The new Gran Selezione DOCG threshold puts the wines from the best growers in the Chianti Classico region into a top-level classification they deserve. Having earned a place as one of Tuscany’s preeminent producers over six centuries of winemaking, the Mazzei family could have been perfectly content with the status quo. But, tired of being upstaged by Brunello and eager to showcase the unique terroirs of their region, the Mazzeis and other stalwart Chianti Classico producers pushed for the new DOCG, and, in 2014, Chianti Classico Gran Selezione was approved. The resulting laws stipulate longer aging, higher ripeness requirements, and exclusive use of estate-grown grapes to distinguish only the top terroirs and wines.

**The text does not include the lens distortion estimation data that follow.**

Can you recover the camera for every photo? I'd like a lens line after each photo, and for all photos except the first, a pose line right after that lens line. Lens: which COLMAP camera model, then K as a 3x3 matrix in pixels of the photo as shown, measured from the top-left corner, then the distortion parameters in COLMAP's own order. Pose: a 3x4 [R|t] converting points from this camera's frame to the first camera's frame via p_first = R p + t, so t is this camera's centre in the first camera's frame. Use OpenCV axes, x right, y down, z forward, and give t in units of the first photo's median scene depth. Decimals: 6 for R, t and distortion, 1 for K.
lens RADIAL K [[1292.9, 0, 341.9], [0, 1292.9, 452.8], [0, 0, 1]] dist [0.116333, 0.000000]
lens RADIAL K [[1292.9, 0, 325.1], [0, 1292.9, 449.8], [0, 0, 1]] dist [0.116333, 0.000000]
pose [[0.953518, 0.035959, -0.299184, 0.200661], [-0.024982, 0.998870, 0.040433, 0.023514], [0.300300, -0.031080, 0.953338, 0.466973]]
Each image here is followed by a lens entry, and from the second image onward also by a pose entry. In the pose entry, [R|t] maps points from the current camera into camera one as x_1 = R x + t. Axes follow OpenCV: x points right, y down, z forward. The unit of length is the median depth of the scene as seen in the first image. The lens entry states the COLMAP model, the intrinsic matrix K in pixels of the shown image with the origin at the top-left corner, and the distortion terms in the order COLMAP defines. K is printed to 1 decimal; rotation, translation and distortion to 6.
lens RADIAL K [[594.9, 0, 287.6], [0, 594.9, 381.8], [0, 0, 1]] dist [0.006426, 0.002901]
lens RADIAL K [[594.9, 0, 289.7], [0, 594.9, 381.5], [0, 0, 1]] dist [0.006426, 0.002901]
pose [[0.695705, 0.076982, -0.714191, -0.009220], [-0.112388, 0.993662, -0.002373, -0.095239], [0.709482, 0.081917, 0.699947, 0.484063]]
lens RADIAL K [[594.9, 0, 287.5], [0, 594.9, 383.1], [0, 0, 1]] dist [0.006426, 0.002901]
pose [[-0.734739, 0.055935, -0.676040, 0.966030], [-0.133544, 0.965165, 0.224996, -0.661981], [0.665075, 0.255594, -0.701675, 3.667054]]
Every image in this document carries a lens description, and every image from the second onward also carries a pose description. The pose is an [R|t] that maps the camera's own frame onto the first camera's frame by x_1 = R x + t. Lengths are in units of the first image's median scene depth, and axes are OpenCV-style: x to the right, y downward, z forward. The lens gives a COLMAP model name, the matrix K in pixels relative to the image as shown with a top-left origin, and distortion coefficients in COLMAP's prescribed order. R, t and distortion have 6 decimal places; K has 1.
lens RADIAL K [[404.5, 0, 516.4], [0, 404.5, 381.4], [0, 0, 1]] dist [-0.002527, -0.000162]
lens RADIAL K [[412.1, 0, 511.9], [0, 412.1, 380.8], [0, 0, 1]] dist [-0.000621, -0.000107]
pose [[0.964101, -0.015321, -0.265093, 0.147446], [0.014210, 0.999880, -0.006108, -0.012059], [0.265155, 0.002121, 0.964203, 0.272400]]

Gran Selezione exceeds Riserva standards by requiring all-estate fruit, 13% minimum alcohol, and 30 months of aging (compared to 12.5% and 24 months for Riserva). Wines that meet those markers must then pass a stringent tasting panel to join the mere 8 or 9% of Chianti Classicos that earn the designation.

Blended from 50 plots on the Fonterutoli estate and aged for 30 months in small French oak and in bottle, the Castello Fonterutoli is rich, structured, and bursting with the telltale red cherry and dried-flower aromatics of prime Tuscan Sangiovese.